Ubiquitous in television ads that made their debut 30 years ago, Chia Pets were called “the pottery that grows.” Mixing chia seeds and water on the outside of an animal-shaped terra-cotta figurine produces a plant resembling green hair almost overnight.
Now, chia is having a second life as the latest nutritional “it” item. Whole and ground chia seeds are being added to fruit drinks, snack foods and cereals and sold on their own to be baked into cookies and sprinkled on yogurt. Grown primarily in Mexico and Bolivia, chia is rich in the same omega-3 fatty acids found in fish, along with antioxidants, protein and fiber. Recognition of its nutritional value can be traced as far back as the Aztecs.
Companies like Dole and Nature’s Path have introduced chia products, which have begun showing up on shelves in mainstream grocery stores like Ralphs, Vons and Albertsons. Mintel, a market research firm, counted 100 products containing chia in a presentation it did in March on the potential of increasing the use of the seeds in dairy products.

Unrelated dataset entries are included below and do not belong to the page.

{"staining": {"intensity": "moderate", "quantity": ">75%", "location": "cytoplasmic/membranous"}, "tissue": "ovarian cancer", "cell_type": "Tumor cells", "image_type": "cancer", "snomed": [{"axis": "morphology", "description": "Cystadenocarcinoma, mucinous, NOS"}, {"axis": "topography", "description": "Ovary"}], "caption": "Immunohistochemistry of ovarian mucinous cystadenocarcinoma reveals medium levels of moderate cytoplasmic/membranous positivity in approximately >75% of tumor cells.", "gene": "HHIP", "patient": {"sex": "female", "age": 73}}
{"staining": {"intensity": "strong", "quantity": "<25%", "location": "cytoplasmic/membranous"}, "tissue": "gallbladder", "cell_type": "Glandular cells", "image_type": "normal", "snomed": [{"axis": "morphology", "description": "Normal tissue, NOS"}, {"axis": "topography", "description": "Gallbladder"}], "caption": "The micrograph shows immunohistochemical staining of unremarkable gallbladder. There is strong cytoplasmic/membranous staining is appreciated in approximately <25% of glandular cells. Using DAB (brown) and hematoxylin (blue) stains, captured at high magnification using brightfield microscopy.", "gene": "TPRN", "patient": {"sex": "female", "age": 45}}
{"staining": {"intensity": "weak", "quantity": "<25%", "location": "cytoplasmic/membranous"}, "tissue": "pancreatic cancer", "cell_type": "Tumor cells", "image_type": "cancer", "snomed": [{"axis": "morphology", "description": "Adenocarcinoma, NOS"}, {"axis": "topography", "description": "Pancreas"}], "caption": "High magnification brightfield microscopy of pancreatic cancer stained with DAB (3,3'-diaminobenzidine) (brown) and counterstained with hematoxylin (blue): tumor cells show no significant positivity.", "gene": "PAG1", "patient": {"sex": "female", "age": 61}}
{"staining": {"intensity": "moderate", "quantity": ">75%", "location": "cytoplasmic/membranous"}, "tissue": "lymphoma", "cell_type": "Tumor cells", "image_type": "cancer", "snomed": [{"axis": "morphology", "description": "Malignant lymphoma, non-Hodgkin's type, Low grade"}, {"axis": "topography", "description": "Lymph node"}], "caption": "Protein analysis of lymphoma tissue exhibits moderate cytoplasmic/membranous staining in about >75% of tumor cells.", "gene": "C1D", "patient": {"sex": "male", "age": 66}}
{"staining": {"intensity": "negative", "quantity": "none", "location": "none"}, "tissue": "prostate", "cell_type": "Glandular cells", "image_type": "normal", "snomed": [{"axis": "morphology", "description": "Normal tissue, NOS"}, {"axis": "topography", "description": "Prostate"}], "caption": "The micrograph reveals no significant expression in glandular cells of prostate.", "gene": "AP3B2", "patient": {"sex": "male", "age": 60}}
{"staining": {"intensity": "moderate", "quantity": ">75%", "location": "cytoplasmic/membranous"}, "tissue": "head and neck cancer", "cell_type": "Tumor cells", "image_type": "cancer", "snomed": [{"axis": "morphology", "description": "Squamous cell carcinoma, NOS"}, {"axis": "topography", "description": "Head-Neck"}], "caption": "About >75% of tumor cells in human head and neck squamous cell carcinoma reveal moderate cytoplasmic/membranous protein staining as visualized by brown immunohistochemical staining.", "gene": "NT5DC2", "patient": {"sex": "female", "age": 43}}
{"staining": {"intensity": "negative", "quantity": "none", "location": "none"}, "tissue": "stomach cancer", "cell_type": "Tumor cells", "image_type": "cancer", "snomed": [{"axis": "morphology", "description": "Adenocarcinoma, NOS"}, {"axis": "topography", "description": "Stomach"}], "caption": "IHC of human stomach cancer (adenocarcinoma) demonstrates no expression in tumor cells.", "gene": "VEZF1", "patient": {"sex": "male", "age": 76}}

I had no idea chia seeds were actually edible, nor that the “Aztecs” recognized their nutritional value. Still, that they’ve become a hot commodity in the always-strange health food industry in the US is not surprising, as they join other commonly-found Latin American foodstuffs like açaí and guanabara as alleged super-foods (claims that the native countries of these products usually don’t make at home).
Also, I’m sad to say that of all the books on economics and transnational trade in Latin America, not a single one ever mentioned that chia seeds actually come from Mexico and Bolivia. Clearly, somebody needs to start working on a history of the chia plant.